Molecular dynamics, dynamic site mapping, and highthroughput virtual screening on leptin and the Ob receptor as anti-obesity target

Abstract

Body weight control is a mechanism finely regulated by several hormonal, metabolic, and nervous pathways. The leptin receptor (Ob-R) is crucial for energy homeostasis and regulation of food uptake. Leptin is a 16 kDa hormone that is mainly secreted by fat cells into the bloodstream, and under normal circumstances, circulating levels are proportionate to the fat body mass. Sensing of elevated leptin levels by the hypothalamic neurocircutry activates a negative feedback loop resulting in reduced food intake and increased energy expenditure. Decreased concentrations lead to opposite effects. Therefore rational design of leptin agonists constitute an appealing challenge in the battle against obesity.
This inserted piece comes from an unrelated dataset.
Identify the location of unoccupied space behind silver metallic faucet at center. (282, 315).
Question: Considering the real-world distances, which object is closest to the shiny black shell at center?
In this study, we performed protein-protein docking among the rebuilt crystal structure of leptin and leptin binding domain (LBD). The obtained complex was used as a starting point to carry out nanosecond-scale molecular dynamics simulations to characterize the key regions in terms of physicalchemical features involved in the protein-protein interaction (dynamic site mapping filtered by means multivariate analysis) and used to carry out a HTVS. The main goal of this study was to suggest guidelines for the rational drug design of new agonists of leptin. Identified hits could be a consistent starting point to carry out in vitro testing.